In parts of America there are people who spend all day in the cold, freezing half to death in a queue for the food bank. Many have no warm clothes or teeth and, forgive my language, but exactly how much of a shit do you think they give about transgender issues or the effing polar bears?

And it’s not just America. In the parts of Britain that my friends see only from their Range Rover windows as they drive to Scotland for a bit of shooting, there are towns and villages that are full of young people who have nothing to do all day but mate. ‘Dims breeding dims,’ is what my grandfather used to say.

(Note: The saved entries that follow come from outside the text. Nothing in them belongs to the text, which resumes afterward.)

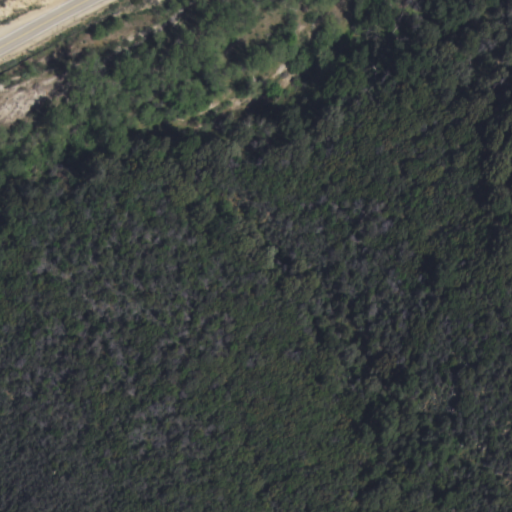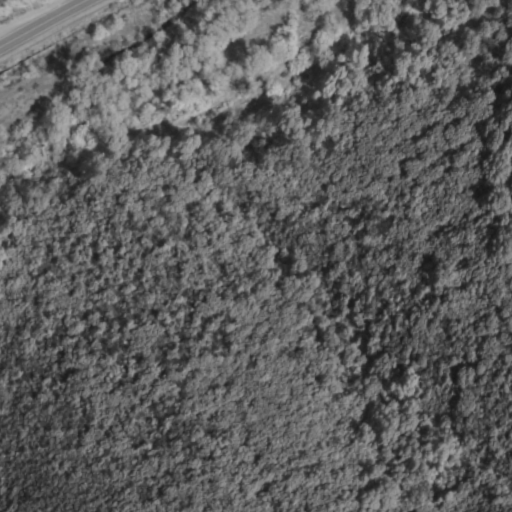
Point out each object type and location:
road: (46, 25)
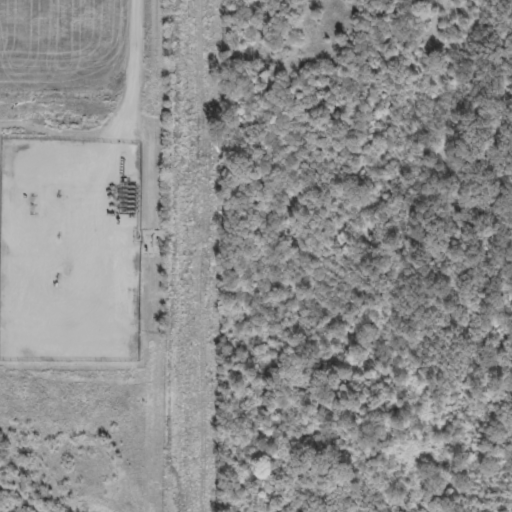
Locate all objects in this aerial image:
road: (127, 57)
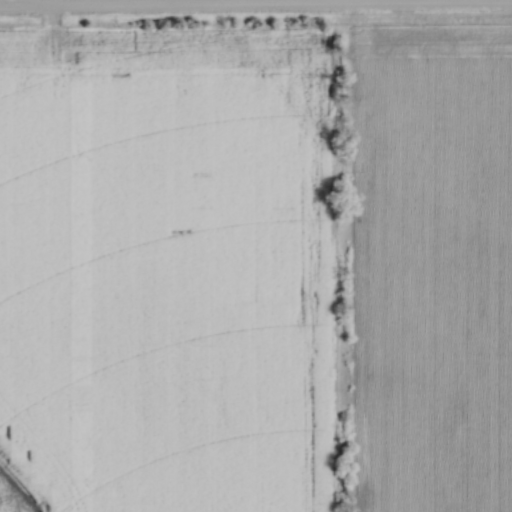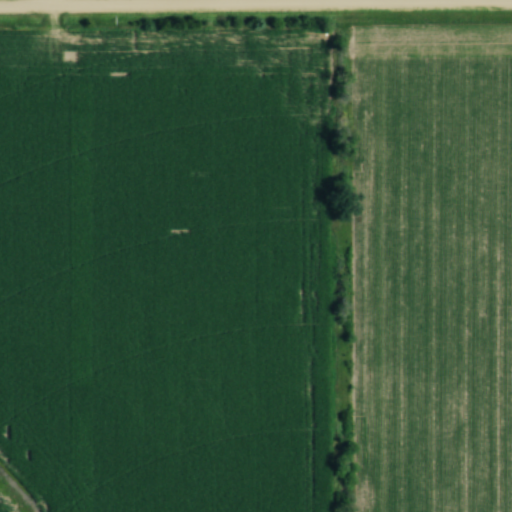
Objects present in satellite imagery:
road: (49, 4)
road: (256, 8)
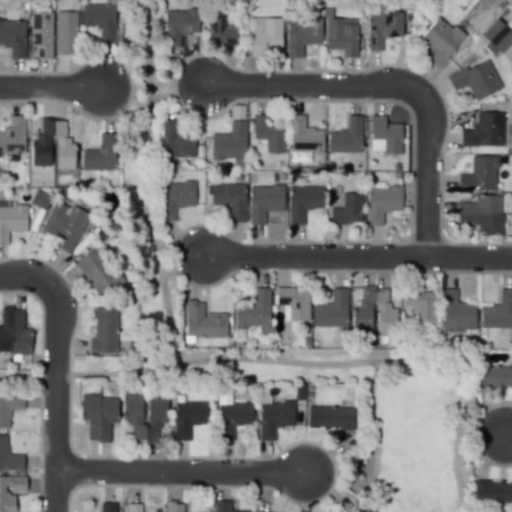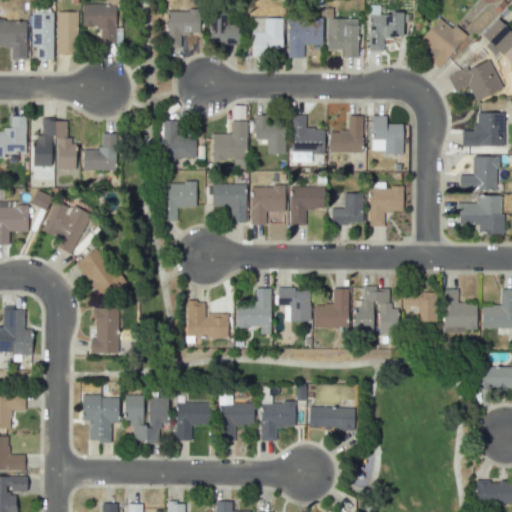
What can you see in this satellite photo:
building: (99, 19)
building: (179, 26)
building: (382, 28)
building: (220, 29)
building: (41, 33)
building: (65, 33)
building: (265, 34)
building: (301, 35)
building: (341, 35)
building: (497, 35)
building: (13, 37)
building: (440, 41)
building: (476, 79)
road: (394, 84)
road: (51, 86)
road: (177, 90)
road: (125, 96)
street lamp: (248, 102)
street lamp: (365, 103)
building: (484, 130)
building: (269, 133)
building: (385, 135)
building: (13, 136)
building: (304, 136)
building: (346, 136)
building: (174, 141)
building: (230, 144)
building: (52, 145)
street lamp: (443, 151)
building: (100, 154)
building: (479, 174)
road: (144, 182)
building: (174, 198)
building: (229, 199)
building: (381, 201)
building: (264, 202)
building: (303, 202)
building: (347, 209)
building: (481, 213)
building: (11, 219)
building: (63, 224)
road: (180, 257)
road: (313, 257)
road: (469, 257)
building: (97, 273)
road: (25, 277)
building: (293, 302)
building: (421, 304)
building: (331, 310)
building: (374, 310)
building: (455, 310)
building: (254, 311)
building: (498, 311)
building: (203, 321)
building: (103, 331)
building: (13, 332)
park: (290, 339)
road: (301, 362)
park: (19, 376)
building: (493, 377)
road: (56, 397)
building: (9, 407)
building: (98, 415)
building: (144, 415)
building: (232, 416)
building: (188, 417)
building: (273, 417)
building: (329, 417)
road: (483, 433)
road: (508, 434)
road: (373, 436)
building: (8, 456)
road: (181, 470)
road: (336, 484)
building: (10, 491)
building: (492, 491)
building: (173, 506)
building: (106, 507)
building: (132, 507)
building: (223, 507)
building: (262, 511)
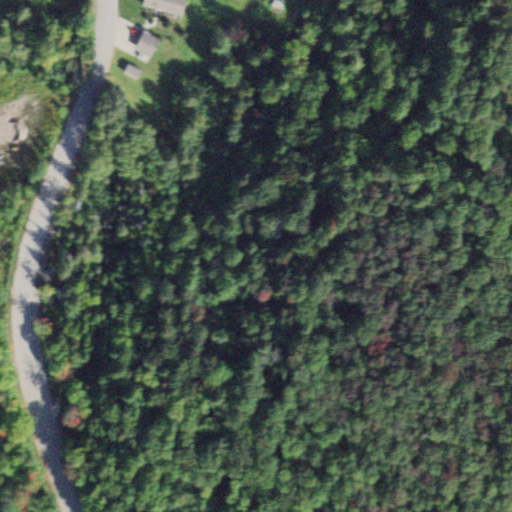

Every time there’s an election, a politician comes on the television they’ve half-inched from the social to say he will make life better for the underprivileged. So they vote for him and then find out later that his idea of ‘underprivileged’ is actually someone who wants to dress up in a frock.

Yes, my heart bleeds for those who are bullied because of their sex or their looks or their sexual orientation. Yes, it bleeds for the dispossessed of Syria and the victims of female genital mutilation in Egypt. But it only bleeds because I’ve got a ton of money and two houses. If I had an empty larder and a rash and a terrible hacking cough, I assure you of this: I wouldn’t care a bit.

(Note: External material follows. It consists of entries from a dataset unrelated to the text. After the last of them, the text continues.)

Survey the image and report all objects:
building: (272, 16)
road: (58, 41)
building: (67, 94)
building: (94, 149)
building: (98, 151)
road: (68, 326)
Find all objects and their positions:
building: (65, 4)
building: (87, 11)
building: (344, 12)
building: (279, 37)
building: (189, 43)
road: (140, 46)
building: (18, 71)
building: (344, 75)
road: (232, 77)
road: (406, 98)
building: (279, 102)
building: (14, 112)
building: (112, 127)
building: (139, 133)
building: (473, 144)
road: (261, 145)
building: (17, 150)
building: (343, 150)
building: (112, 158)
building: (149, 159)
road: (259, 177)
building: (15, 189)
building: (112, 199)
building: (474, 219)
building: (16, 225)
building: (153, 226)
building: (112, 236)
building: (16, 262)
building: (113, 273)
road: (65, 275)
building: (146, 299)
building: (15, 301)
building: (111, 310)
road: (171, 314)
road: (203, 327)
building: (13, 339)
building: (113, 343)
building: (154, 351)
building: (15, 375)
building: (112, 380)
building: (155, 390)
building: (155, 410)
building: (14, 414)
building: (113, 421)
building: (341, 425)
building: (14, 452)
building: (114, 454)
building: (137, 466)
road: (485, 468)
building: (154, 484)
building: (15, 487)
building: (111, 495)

Trump talked a lot of nonsense in his campaign, and I think, if I was to meet him, I’d dislike him on a cellular level. However, he maintained throughout that politicians had let the poor down. Kerching. He said they would always let the poor down. Ker-ching again. And the only thing that could provide them with jobs and money was business. Big ker-ching. They liked the sound of that and said to themselves, ‘Yup. The future’s bright. The future’s orange.’

It was the same story here with Brexit. Poor people in the north of England were given a chance to poke the liberal elite of London in the eye. And they took it.

And it’s going to get worse. Because the more we continue to ram political correctness and cycle lanes and environmentalism down everyone’s throats, the more they’ll think, ‘Oh why don’t you sod off, you southern poofs.’

We will end up with extremism. A lunatic party will sweep into office on a tide of resentfulness. We will have our own Trump in Number Ten.

Happily, however, I have a solution. The Palace of Westminster is to be closed for essential refurbishments. This means MPs will have to meet somewhere else, and I reckon they should all go to Hartlepool. Because after a few years in this former steel town they might start to understand that in the big scheme of things Eddie Izzard’s right to wear a pink beret is not that important.